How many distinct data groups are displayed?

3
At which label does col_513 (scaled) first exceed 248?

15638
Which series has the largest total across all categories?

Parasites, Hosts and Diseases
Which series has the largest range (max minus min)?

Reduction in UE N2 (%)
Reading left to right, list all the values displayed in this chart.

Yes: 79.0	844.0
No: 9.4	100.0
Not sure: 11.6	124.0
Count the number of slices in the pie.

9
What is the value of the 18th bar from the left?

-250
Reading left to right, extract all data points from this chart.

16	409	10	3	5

==================================================

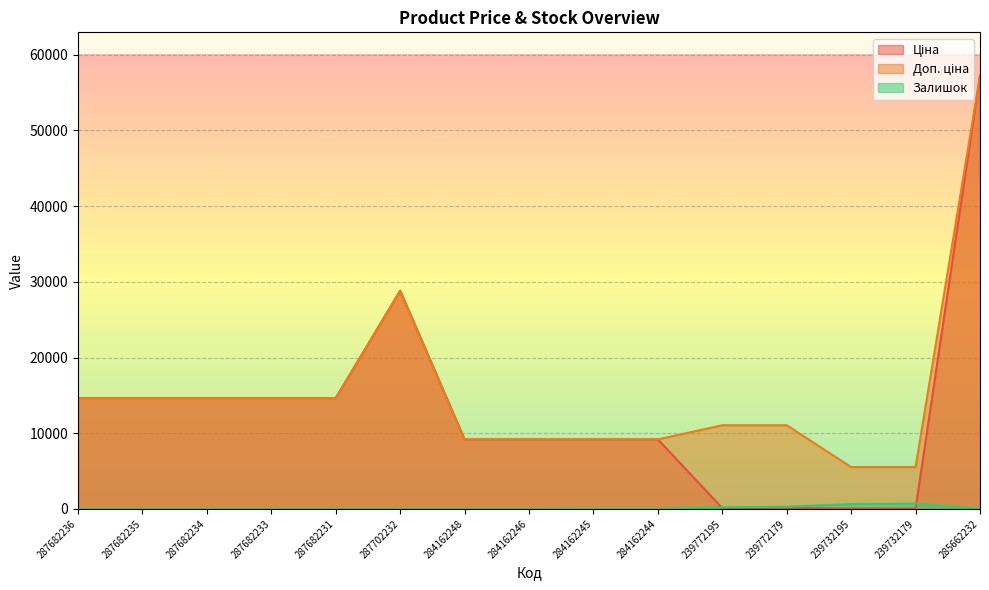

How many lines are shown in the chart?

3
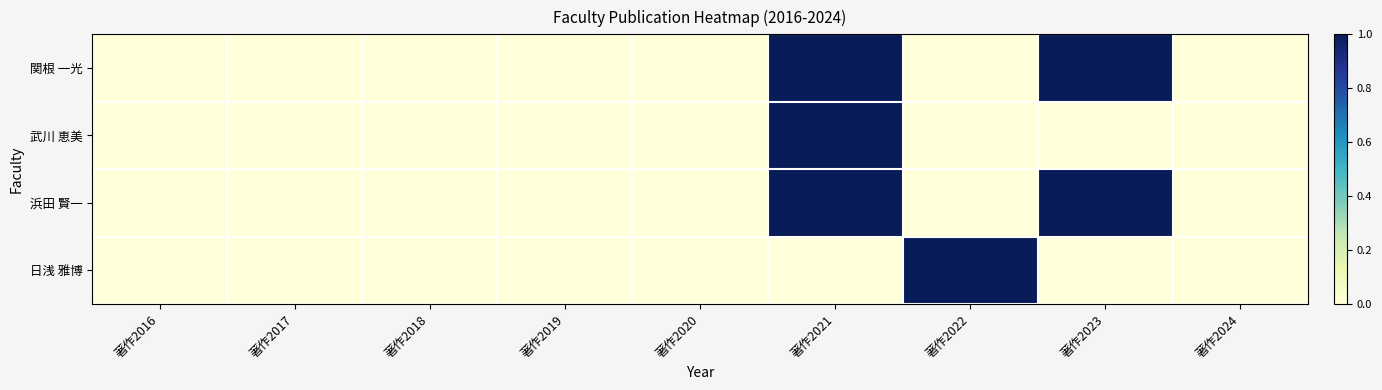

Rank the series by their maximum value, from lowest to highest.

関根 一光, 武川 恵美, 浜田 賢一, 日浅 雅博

==================================================

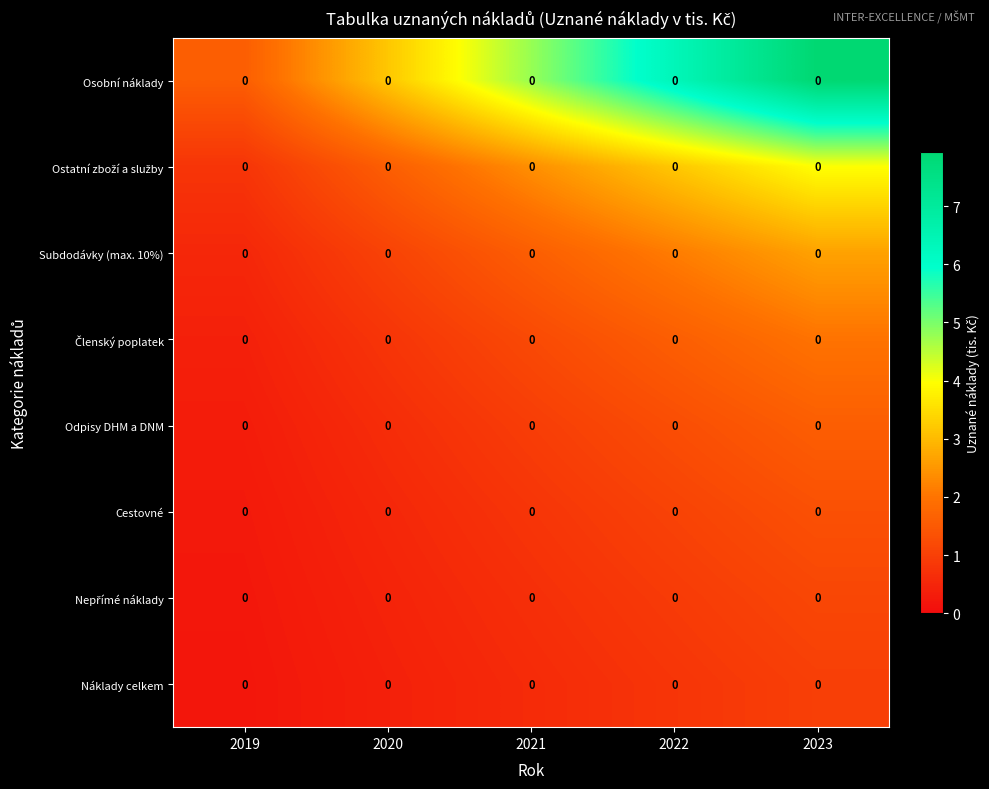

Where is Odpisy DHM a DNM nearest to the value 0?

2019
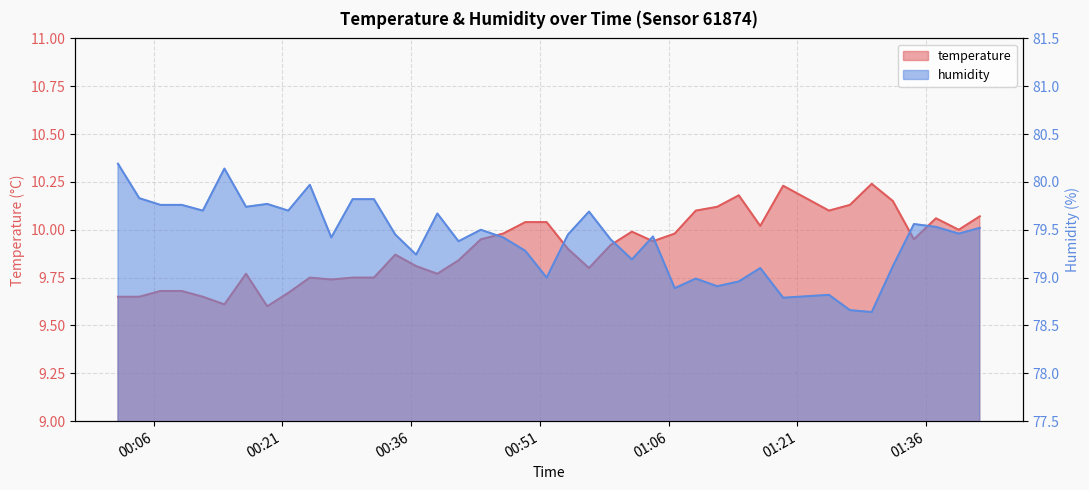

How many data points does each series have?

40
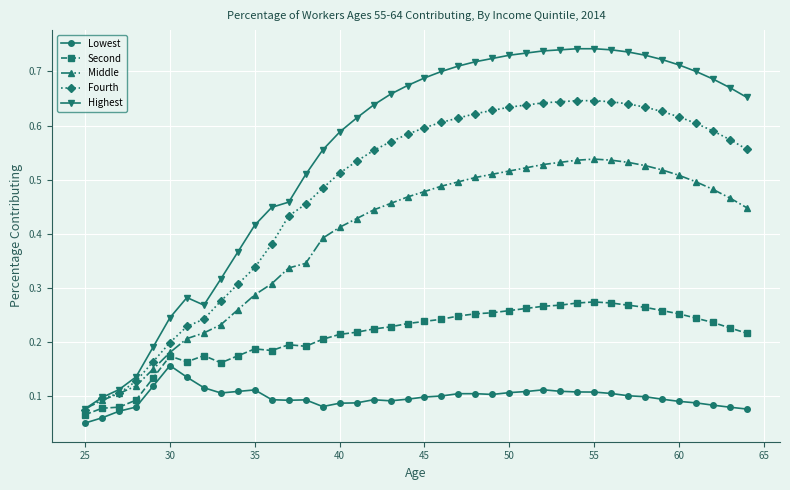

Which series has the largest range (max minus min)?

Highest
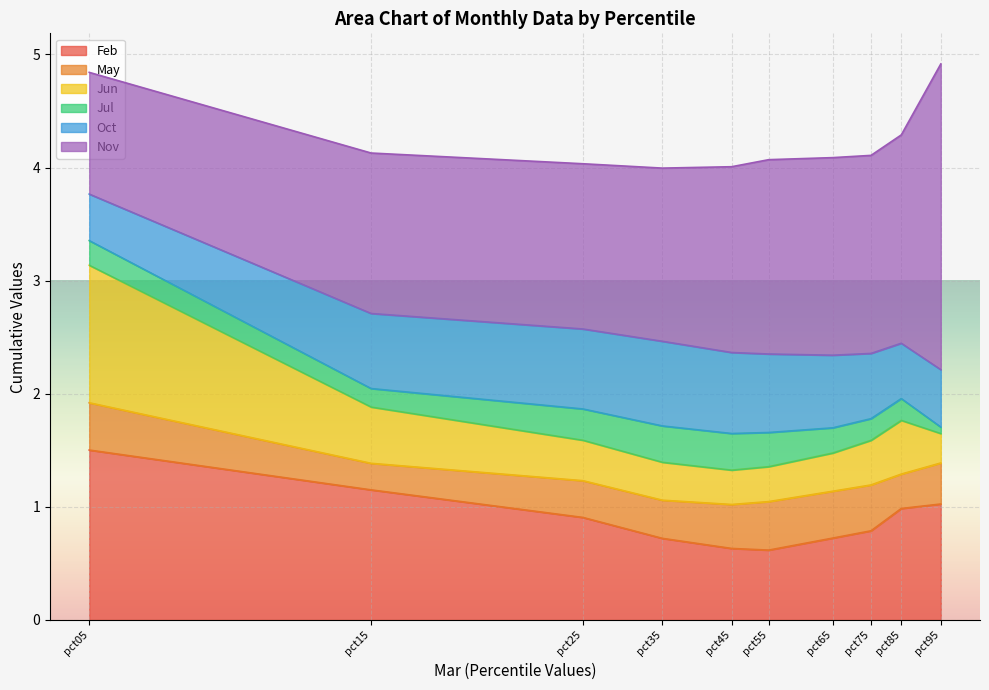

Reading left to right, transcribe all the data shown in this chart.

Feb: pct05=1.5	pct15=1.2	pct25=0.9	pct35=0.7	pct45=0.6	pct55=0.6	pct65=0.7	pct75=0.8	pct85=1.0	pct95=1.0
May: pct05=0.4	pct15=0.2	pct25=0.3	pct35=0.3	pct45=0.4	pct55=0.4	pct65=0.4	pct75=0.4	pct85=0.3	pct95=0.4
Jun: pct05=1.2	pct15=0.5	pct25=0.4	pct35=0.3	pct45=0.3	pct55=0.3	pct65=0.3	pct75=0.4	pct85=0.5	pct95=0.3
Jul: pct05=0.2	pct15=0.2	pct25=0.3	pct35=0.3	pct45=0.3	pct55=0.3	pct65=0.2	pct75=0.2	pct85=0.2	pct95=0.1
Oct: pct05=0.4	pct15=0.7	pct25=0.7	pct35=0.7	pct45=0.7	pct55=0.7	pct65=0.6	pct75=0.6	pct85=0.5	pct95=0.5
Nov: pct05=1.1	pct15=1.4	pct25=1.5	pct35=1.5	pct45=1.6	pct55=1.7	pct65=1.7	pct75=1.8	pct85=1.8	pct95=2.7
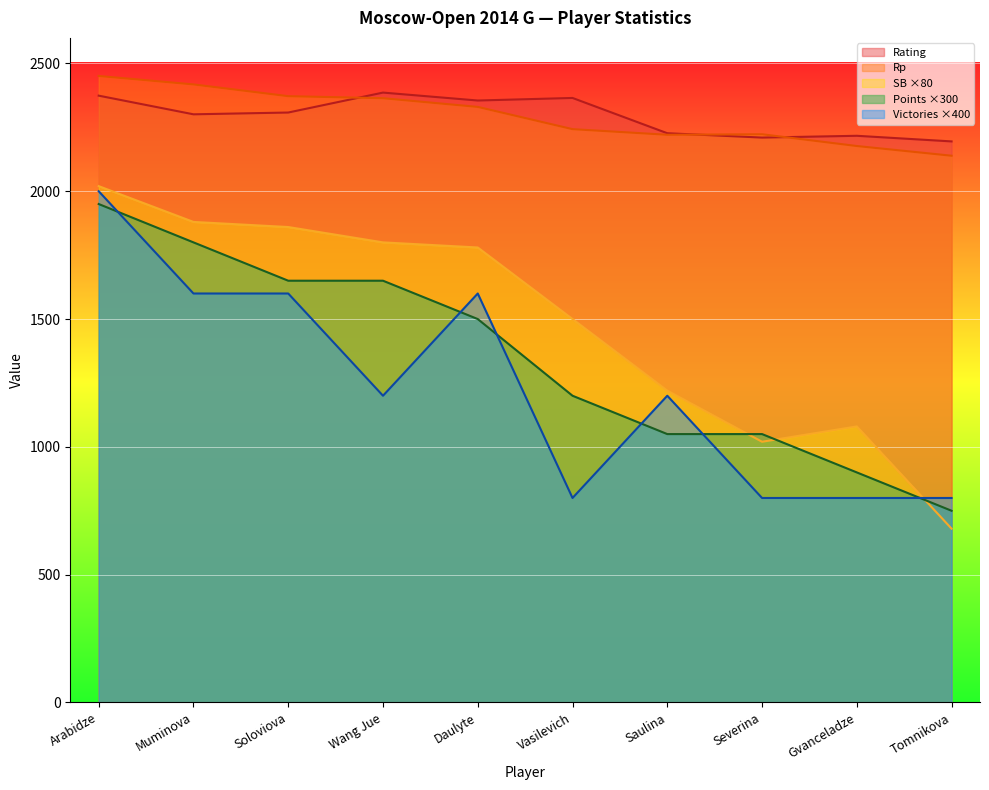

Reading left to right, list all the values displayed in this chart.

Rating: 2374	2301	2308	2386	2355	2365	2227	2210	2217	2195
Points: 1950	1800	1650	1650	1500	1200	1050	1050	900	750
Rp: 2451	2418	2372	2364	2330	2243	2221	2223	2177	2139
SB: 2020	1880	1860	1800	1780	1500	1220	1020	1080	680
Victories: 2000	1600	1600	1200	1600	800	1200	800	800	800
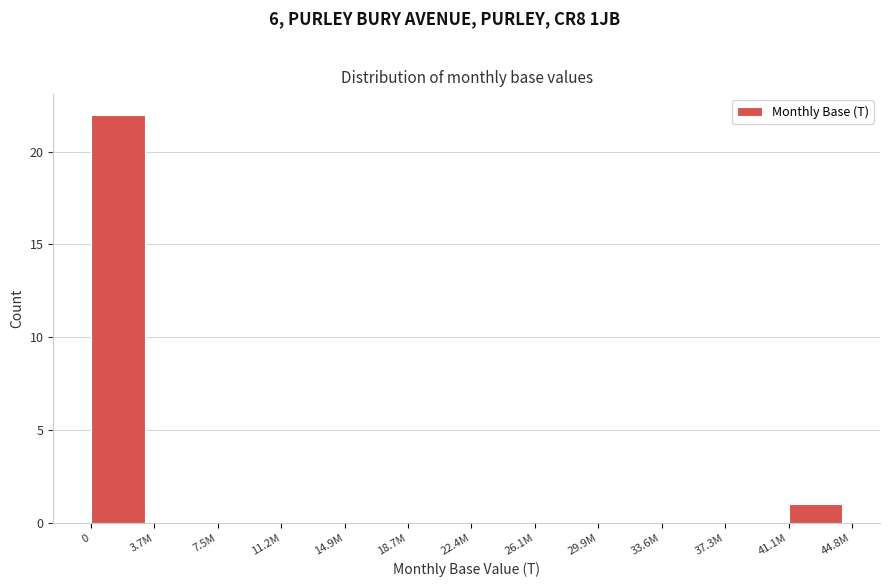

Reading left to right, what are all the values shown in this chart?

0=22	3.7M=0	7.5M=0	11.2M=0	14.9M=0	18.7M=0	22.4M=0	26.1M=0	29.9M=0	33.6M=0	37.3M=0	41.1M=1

==================================================

- **Task to carry out**: Rewrite the records from the line with "How many distinct data groups are displayed?" to the line with "Reading left to right, extract", putting "line" in place of "series" and leaving everything else as it is. Give back only those lines.

- **Answer to the exercise**:
How many distinct data groups are displayed?

3
At which label does col_513 (scaled) first exceed 248?

15638
Which line has the largest total across all categories?

Parasites, Hosts and Diseases
Which line has the largest range (max minus min)?

Reduction in UE N2 (%)
Reading left to right, list all the values displayed in this chart.

Yes: 79.0	844.0
No: 9.4	100.0
Not sure: 11.6	124.0
Count the number of slices in the pie.

9
What is the value of the 18th bar from the left?

-250
Reading left to right, extract all data points from this chart.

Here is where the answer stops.